XXI

Richard Valence qui était sorti de sa chambre quelques heures plus tôt en pleine maîtrise de ses moyens s’exaspérait d’avoir perdu cette cohésion en si peu de temps. Il marchait vite. Cette crevure d’évêque raffiné et sa garce de protégée l’avaient mis en porte à faux, il le sentait. Il n’arrivait pas à retrouver exactement son aplomb. Comme lorsqu’on déplace un meuble très lourd et qu’on n’arrive plus ensuite à faire coïncider sa base avec ses marques laissées au sol. Ou comme lorsqu’on n’arrive plus à replier une chemise comme l’avait fait la vendeuse. Les plis du tissu sont là, bien marqués, on les suit, mais le résultat n’est plus parfait, il est personnel.

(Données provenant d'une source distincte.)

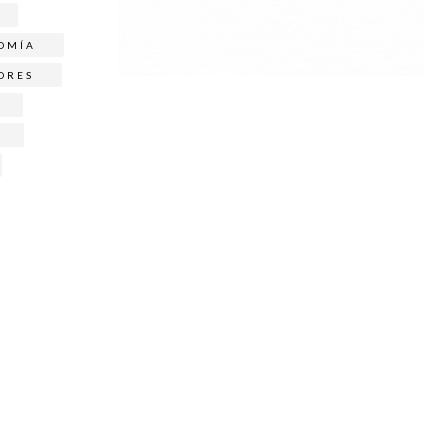
OMÍA
ORES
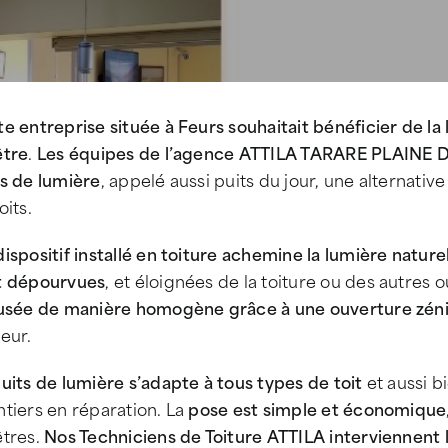
e entreprise située à Feurs souhaitait bénéficier de la
être
.
Les équipes de l’agence ATTILA TARARE PLAINE DU
ts de lumière
, appelé aussi puits du jour, une alternat
oits.
ispositif installé en toiture achemine la lumière nature
t dépourvues
, et éloignées de la toiture ou des autres 
fusée de manière homogène grâce à une ouverture zéni
eur.
uits de lumière s’adapte à tous types de toit
et aussi b
tiers en réparation. La
pose est simple et économique
êtres.
Nos Techniciens de Toiture ATTILA interviennent 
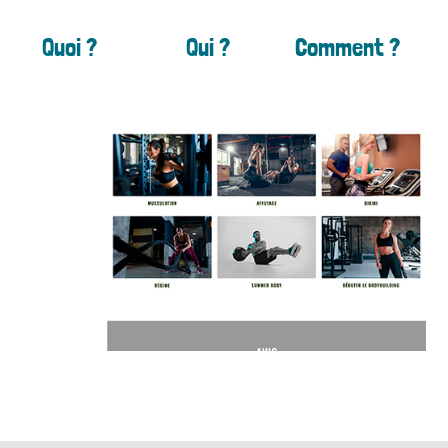
Quoi ?
Qui ?
Comment ?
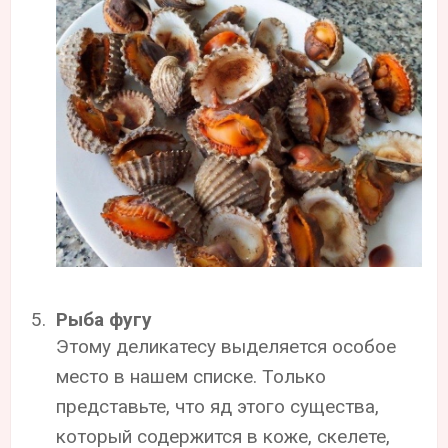
Рыба фугу
Этому деликатесу выделяется особое
место в нашем списке. Только
представьте, что яд этого существа,
который содержится в коже, скелете,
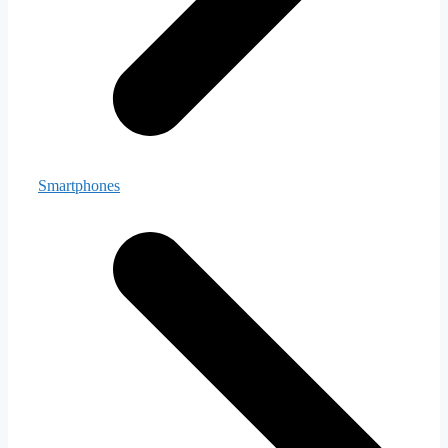
Smartphones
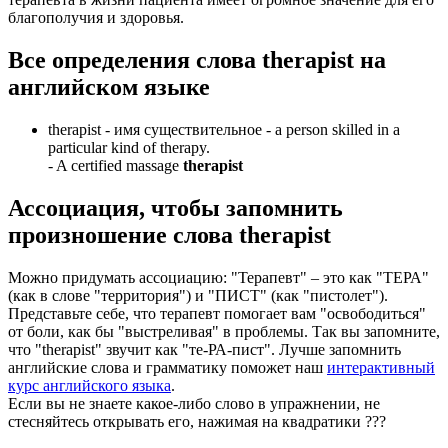
благополучия и здоровья.
Все определения слова
therapist
на
английском языке
therapist -
имя существительное
- a person skilled in a
particular kind of therapy.
-
A certified massage
therapist
Ассоциация
, чтобы запомнить
произношение слова
therapist
Можно придумать ассоциацию: "Терапевт" – это как "ТЕРА"
(как в слове "территория") и "ПИСТ" (как "пистолет").
Представьте себе, что терапевт помогает вам "освободиться"
от боли, как бы "выстреливая" в проблемы. Так вы запомните,
что "therapist" звучит как "те-РА-пист". Лучше запомнить
английские слова и грамматику поможет наш
интерактивный
курс английского языка
.
Если вы не знаете какое-либо слово в упражнении, не
стесняйтесь открывать его, нажимая на квадратики
?
?
?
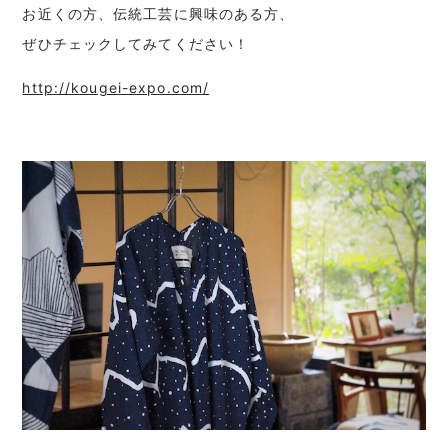
お近くの方、伝統工芸に興味のある方、
ぜひチェックしてみてください！
http://kougei-expo.com/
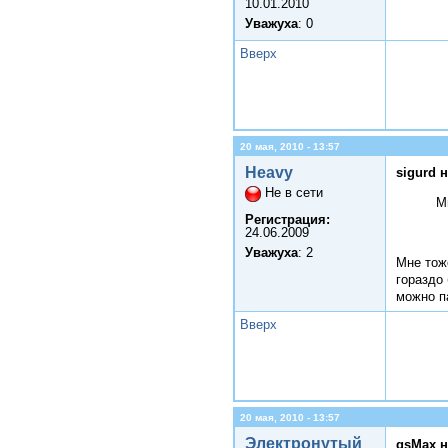
10.01.2010
Уважуха
: 0
Вверх
20 мая, 2010 - 13:57
Heavy
sigurd 
Не в сети
М
Регистрация:
24.06.2009
Уважуха
: 2
Мне тож
гораздо
можно п
Вверх
20 мая, 2010 - 13:57
Электронутый
gsMax н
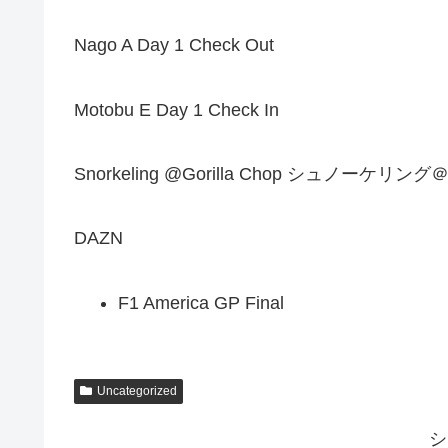
Nago A Day 1 Check Out
Motobu E Day 1 Check In
Snorkeling @Gorilla Chop シュノーケリ
DAZN
F1 America GP Final
Uncategorized
シ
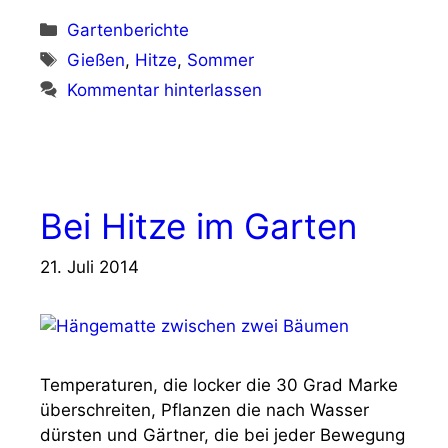
Kategorien
Gartenberichte
Schlagwörter
Gießen
,
Hitze
,
Sommer
Kommentar hinterlassen
Bei Hitze im Garten
21. Juli 2014
Temperaturen, die locker die 30 Grad Marke
überschreiten, Pflanzen die nach Wasser
dürsten und Gärtner, die bei jeder Bewegung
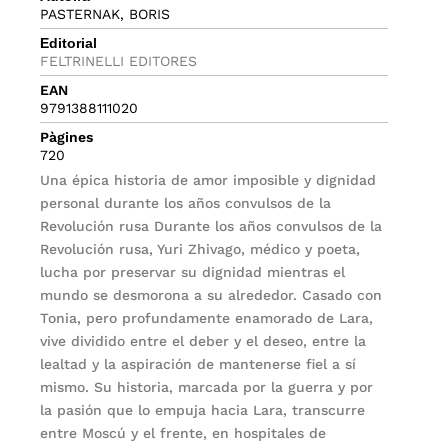
PASTERNAK, BORIS
Editorial
FELTRINELLI EDITORES
EAN
9791388111020
Pàgines
720
Una épica historia de amor imposible y dignidad
personal durante los años convulsos de la
Revolución rusa Durante los años convulsos de la
Revolución rusa, Yuri Zhivago, médico y poeta,
lucha por preservar su dignidad mientras el
mundo se desmorona a su alrededor. Casado con
Tonia, pero profundamente enamorado de Lara,
vive dividido entre el deber y el deseo, entre la
lealtad y la aspiración de mantenerse fiel a sí
mismo. Su historia, marcada por la guerra y por
la pasión que lo empuja hacia Lara, transcurre
entre Moscú y el frente, en hospitales de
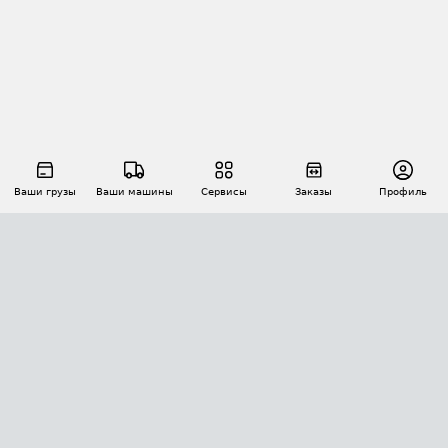
Ваши грузы
Ваши машины
Сервисы
Заказы
Профиль
АВТОМАТИЗАЦИЯ ПЕРЕВОЗОК
Площадки
Заказы
Торги
Тендеры
АТИ-Доки
GPS-мониторинг
АТИ Мессенджер
Цепочки грузов
API ATI.SU
ПОЛЕЗНОЕ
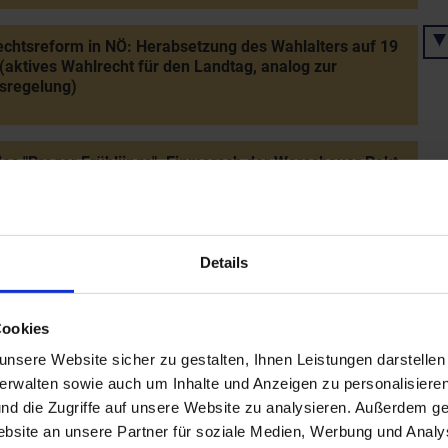
chtsreform in NÖ: Herabsetzung des Wahlalters auf 19
(aktives Wahlrecht für den Landtag, analog zur
sregelung)
es "Prager Frühliings": Einmarsch der Warschauer Pakt-
n in die Tschechoslowakei - Verlegung von
sheerverbänden an die Grenze
Details
eform: Schließung von 11 einklassigen Volksschulen ab
chuljahr 1968/69
Cookies
nsere Website sicher zu gestalten, Ihnen Leistungen darstelle
nung der Pädagogischen Akademie des Bundes in Baden
verwalten sowie auch um Inhalte und Anzeigen zu personalisieren
nd die Zugriffe auf unsere Website zu analysieren. Außerdem ge
site an unsere Partner für soziale Medien, Werbung und Analys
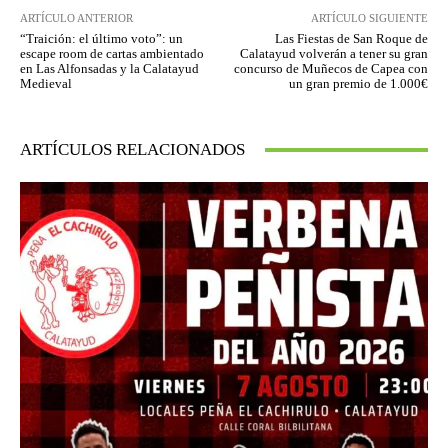
ARTÍCULO ANTERIOR
ARTÍCULO SIGUIENTE
“Traición: el último voto”: un
Las Fiestas de San Roque de
escape room de cartas ambientado
Calatayud volverán a tener su gran
en Las Alfonsadas y la Calatayud
concurso de Muñecos de Capea con
Medieval
un gran premio de 1.000€
ARTÍCULOS RELACIONADOS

Si Tibère était passé par là maintenant, il n’aurait plus eu avec lui cette indulgence gratuite. Depuis le début de la soirée, il avait dû non seulement essuyer la gifle de ce jeune détraqué, mais ensuite affronter le mépris de cette fille et les discours hautains de son souteneur en soutane. Il était capable d’encaisser beaucoup avant de commencer à frémir, mais ce soir, il sentait qu’il n’en fallait pas plus. Il fallait qu’il mange, au fait, et qu’il dorme. Cela suffirait à rétablir le calme. Passer demain voir Ruggieri, déposer le rapport et attraper le premier train pour Milan. Attendre ensuite la réaction du ministre et aviser. Trouver un autre travail, sûrement. Son collègue Paul, si méticuleux, allait se bouffer tous les ongles en apprenant qu’il avait jeté la vérité à tous les vents. Pas grave, les ongles. Il ne fournirait d’excuse à personne. Il sentit brusquement ses jambes fléchir, et il s’appuya à un mur. Il avait faim, c’était certain.